* _Короткое задание 1_
Ответьте на вопросы по отрывку о романе Эко:
(a) Кто или что изображено слева и справа согласно подписи к иллюстрации?
(b) В какой книге Фуко, по словам автора, ярко описана эпистема 16-го века?
(c) Какие три персонажа, одержимые Планом, названы в последнем предложении?
* _Короткое задание 2_
Объясните в одном–трех предложениях, для чего, по предположению автора отрывка о романе Эко, Эко могли понадобиться цитаты из Фуко.

* _Отрывок документа_
Имя маятника. Умберто Эко — 8 | Осьминог

НАЧАЛО ЗДЕСЬ. ПРЕДЫДУЩЕЕ ЗДЕСЬ.

Слева Мишель Фуко, справа картина Иеронима Босха Корабль дураков

В прошлый раз я усиленно намекал на то, что Эко и его герой Казобон – большие знатоки произведений французского философа Мишеля Фуко. Дело не только в названии романа «Маятник Фуко». Вообще весь текст Эко наполнен прямыми и скрытыми цитатами из автора «Истории безумия в классическую эпоху» и «Ненормальных». Оно понятно – постмодернизм. Но надо же знать меру. Я, признаться, ума не приложу, для чего Эко понадобились эти цитирования. Разве что для того, чтобы указать на регрессию к примитивной эпистме 16-го века. Каковую эпистему так ярко описывает Фуко, например, в «Словах и вещах». И каковую регрессию столь явно демонстрируют одержимцы, занятые поисками ключа к загадке тамплиеров, а так же – и одержимые Планом Казобон, Бельбо и Диоталлеви.

* _Строки данных_
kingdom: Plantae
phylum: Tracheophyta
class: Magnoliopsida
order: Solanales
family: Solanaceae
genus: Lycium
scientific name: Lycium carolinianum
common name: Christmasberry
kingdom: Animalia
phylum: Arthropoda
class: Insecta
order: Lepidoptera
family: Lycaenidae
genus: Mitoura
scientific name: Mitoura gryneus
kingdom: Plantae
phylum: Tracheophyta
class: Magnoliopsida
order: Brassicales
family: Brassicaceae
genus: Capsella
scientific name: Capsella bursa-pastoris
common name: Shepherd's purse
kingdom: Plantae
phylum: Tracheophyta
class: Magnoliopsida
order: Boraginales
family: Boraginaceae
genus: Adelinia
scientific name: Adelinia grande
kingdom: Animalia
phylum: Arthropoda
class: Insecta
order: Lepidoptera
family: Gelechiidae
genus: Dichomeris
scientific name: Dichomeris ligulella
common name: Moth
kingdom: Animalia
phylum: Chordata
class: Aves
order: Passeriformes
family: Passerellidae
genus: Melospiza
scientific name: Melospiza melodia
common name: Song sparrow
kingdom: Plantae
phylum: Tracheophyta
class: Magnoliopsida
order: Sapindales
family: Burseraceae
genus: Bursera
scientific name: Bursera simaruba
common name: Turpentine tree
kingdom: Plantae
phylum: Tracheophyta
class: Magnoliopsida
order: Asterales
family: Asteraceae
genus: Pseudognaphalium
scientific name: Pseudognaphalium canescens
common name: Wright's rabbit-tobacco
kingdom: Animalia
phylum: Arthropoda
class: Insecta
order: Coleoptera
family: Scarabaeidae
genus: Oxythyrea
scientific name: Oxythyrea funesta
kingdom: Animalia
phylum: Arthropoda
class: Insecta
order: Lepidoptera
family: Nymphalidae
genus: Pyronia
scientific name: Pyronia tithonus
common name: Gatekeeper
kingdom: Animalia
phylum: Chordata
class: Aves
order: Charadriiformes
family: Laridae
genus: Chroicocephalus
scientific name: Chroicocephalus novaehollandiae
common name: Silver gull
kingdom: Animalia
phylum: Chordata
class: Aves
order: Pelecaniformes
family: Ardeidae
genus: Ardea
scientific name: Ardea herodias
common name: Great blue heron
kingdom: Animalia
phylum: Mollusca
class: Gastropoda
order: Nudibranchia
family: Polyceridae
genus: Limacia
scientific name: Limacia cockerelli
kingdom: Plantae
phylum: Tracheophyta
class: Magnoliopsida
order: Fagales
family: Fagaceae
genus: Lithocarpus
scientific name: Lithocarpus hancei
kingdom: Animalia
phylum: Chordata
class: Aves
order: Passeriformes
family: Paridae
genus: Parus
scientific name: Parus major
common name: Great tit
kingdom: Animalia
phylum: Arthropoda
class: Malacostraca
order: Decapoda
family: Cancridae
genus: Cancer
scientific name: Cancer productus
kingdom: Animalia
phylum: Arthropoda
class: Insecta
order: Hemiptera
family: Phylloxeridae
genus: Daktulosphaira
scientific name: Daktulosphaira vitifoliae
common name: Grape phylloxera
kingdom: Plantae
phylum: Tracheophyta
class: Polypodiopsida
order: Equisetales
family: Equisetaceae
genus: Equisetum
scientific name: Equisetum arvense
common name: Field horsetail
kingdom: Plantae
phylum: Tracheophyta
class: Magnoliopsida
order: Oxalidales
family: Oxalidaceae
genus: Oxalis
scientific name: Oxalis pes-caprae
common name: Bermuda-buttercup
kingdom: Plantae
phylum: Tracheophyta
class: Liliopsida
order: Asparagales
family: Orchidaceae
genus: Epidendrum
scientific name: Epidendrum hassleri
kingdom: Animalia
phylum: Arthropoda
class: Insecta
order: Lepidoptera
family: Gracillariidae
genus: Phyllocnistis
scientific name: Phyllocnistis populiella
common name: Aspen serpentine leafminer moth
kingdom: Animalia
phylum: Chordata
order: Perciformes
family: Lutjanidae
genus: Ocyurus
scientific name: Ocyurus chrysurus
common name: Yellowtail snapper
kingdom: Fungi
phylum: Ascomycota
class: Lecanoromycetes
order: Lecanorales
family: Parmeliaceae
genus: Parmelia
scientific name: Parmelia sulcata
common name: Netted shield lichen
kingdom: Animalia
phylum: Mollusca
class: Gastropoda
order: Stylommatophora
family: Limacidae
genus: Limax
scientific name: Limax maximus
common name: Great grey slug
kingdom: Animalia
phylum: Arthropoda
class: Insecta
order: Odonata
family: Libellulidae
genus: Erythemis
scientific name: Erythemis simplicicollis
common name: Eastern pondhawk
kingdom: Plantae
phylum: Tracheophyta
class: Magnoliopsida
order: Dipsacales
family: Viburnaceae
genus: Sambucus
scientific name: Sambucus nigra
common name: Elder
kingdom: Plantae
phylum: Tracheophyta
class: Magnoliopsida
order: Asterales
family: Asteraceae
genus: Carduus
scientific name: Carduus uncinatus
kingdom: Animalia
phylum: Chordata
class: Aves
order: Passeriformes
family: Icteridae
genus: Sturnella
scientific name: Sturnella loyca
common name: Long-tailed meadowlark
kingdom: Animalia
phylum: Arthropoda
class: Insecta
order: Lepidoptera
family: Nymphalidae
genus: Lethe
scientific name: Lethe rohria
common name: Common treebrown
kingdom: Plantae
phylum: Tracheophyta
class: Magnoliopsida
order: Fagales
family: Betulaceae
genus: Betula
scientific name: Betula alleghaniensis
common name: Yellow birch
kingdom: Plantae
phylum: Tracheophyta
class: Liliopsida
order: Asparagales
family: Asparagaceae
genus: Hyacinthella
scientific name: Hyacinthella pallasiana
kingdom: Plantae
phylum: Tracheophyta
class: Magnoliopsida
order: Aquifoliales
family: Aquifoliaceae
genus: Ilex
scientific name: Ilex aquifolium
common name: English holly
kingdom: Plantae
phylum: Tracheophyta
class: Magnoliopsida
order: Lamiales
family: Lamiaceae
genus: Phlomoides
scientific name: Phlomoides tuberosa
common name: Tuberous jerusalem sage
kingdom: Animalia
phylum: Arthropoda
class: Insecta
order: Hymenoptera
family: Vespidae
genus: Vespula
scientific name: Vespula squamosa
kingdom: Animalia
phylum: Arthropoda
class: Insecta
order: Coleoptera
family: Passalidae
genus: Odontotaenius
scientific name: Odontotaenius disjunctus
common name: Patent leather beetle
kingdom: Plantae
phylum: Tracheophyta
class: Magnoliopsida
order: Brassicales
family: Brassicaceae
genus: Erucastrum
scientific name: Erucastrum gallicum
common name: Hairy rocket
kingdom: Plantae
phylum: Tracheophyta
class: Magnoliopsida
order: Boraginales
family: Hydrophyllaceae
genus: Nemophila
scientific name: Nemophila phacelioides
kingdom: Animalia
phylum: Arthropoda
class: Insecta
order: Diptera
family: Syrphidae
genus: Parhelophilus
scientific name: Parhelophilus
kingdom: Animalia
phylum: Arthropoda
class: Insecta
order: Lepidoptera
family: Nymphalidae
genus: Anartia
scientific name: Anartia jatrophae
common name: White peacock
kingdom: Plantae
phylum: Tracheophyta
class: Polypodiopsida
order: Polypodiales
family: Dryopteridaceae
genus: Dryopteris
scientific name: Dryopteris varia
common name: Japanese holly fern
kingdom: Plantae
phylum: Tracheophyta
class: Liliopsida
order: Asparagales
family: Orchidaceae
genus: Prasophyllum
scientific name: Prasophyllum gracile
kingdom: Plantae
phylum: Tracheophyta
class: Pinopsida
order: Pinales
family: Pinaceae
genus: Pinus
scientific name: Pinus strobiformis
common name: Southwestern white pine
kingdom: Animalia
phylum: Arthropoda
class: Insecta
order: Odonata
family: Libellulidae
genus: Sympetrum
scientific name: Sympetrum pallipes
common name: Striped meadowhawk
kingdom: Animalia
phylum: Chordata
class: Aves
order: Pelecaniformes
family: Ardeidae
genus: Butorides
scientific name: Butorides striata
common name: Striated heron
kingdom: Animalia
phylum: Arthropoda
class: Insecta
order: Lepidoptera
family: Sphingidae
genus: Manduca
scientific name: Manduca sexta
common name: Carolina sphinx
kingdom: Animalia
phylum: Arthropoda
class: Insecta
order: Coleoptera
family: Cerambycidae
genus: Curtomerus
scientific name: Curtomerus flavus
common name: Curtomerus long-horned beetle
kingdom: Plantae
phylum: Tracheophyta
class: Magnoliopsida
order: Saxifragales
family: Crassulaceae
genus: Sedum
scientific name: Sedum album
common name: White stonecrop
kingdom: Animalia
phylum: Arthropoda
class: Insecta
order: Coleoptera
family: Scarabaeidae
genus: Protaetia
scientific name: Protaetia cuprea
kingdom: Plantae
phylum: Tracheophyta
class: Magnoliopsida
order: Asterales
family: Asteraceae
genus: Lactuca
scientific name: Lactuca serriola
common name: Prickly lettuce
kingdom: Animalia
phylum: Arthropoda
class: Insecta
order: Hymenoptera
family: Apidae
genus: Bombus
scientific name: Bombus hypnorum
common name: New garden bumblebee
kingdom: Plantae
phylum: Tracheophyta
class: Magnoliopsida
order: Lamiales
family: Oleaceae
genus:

* _Результат 1_
(a) Слева Мишель Фуко, справа картина Иеронима Босха «Корабль дураков».
(b) В «Словах и вещах».
(c) Казобон, Бельбо и Диоталлеви.

* _Результат 2_
Автор предполагает, что цитаты из Фуко могут указывать на регрессию к примитивной эпистеме 16-го века, которую Фуко описывает, например, в «Словах и вещах». Эту регрессию демонстрируют одержимые поисками ключа к загадке тамплиеров, а также одержимые Планом Казобон, Бельбо и Диоталлеви.